= Stettinius v. United States =

US case law

Stettinius v. United States
Circuit Court, District of Columbia
November, 1839 Term
| Full case name: | Stettinius v. United States |
| Citations: | |
| Prior history: | Judgment for the Appellant, appeal from the United States District Court for the District of Columbia |
| Subsequent history: | |
Holding
Reversed conviction of Appellant for counterfeiting.
Court membership
| Circuit Judges William Cranch, Thruston |
Case opinions
| Majority by: William Cranch, for the Court |
Laws applied

Stettinius v. United States, 22 F. Cas. 1322 (C.C.D.C. 1839), was a decision of the United States Circuit Court of the District of Columbia that was handed down in November 1839. It reversed the conviction of a defendant for unlawfully passing paper currency because the indictment did not properly aver, and the verdict did not properly find that the notes he had allegedly passed were indeed paper currency.

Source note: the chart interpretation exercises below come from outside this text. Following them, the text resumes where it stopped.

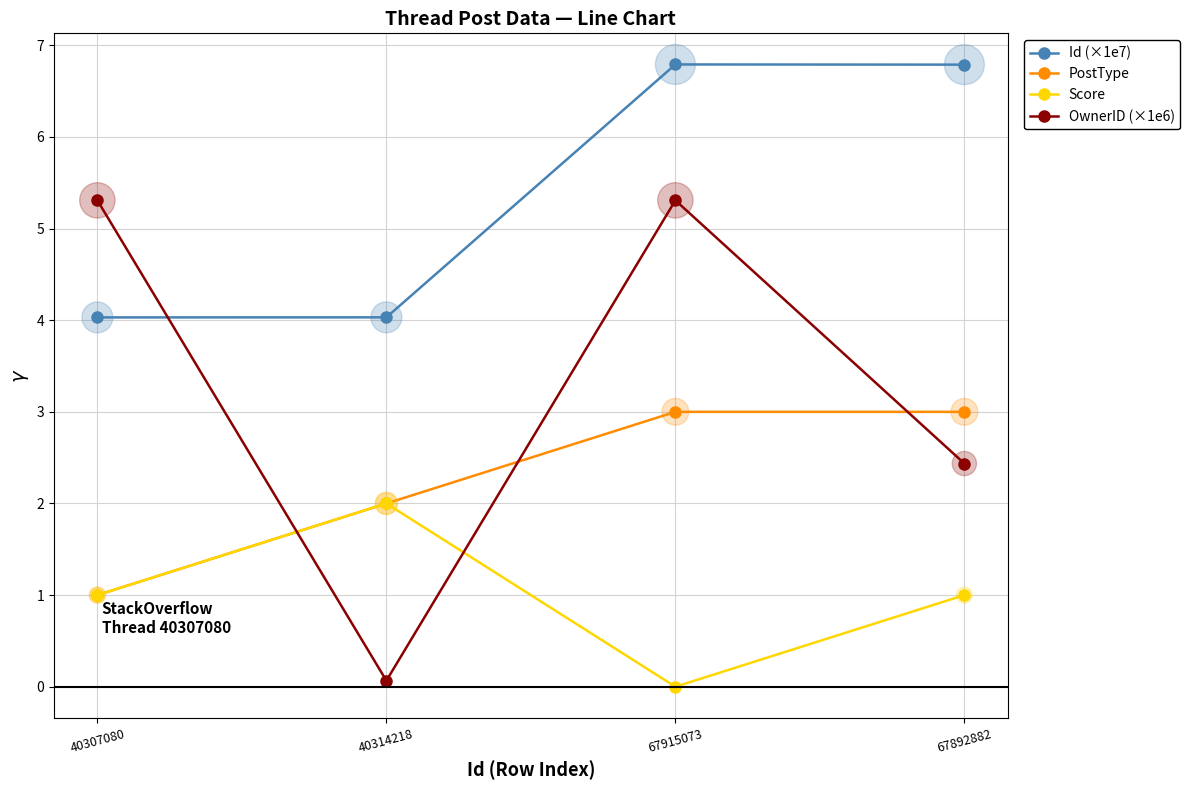

What is the total value across all series at 67915073?

15.1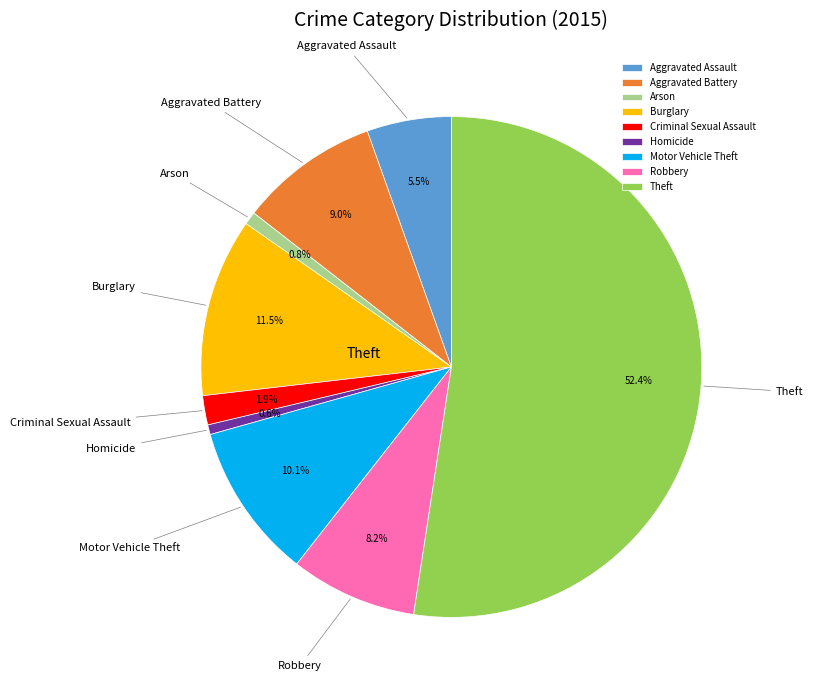

To the nearest percent, what is the difference between the Criminal Sexual Assault and Arson slice percentages?

1%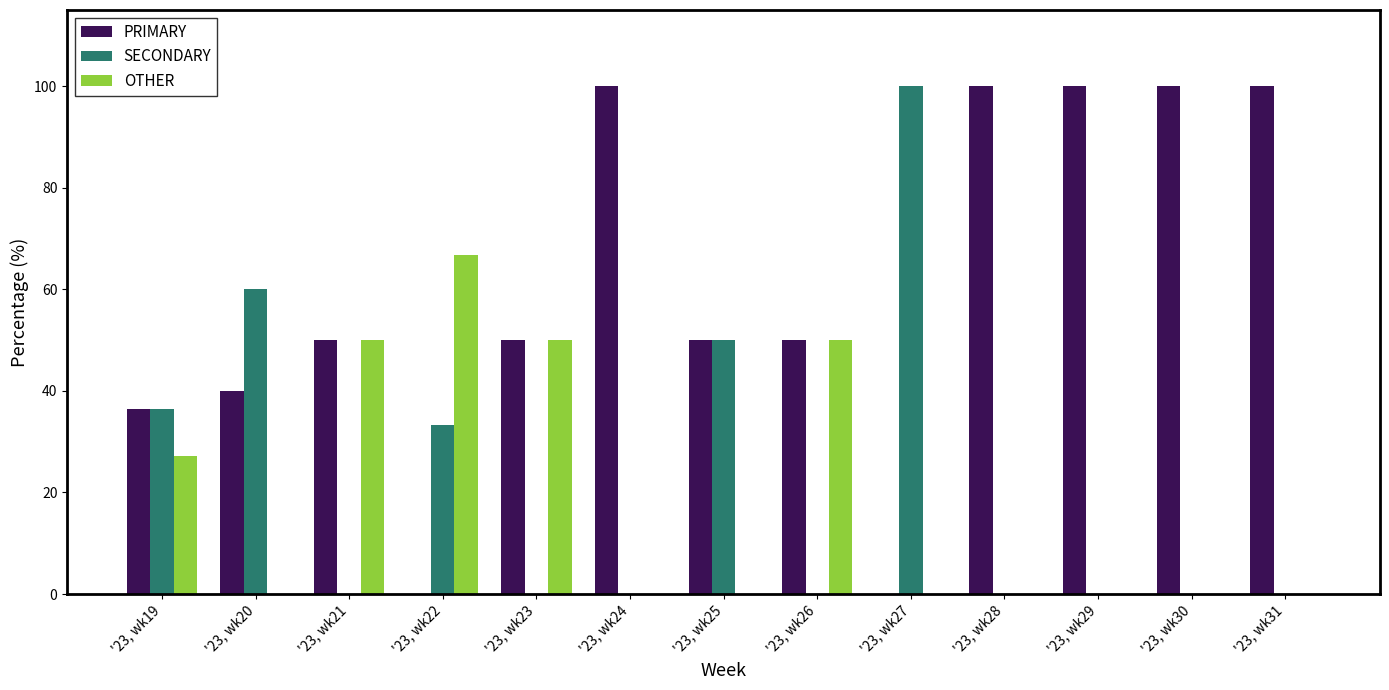

Which category has the highest value in the SECONDARY series?

'23, wk27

The defendant argued that he should be allowed to offer his construction of the law to the jury as an alternative to the trial court's interpretation. That prompted a detailed review by the Circuit Court of the law regarding jury nullification. The court concluded that while parties may argue a point of law to the jury before the court has ruled on it, they have no right to do so afterward.

US Attorney Francis Scott Key argued the case for the government.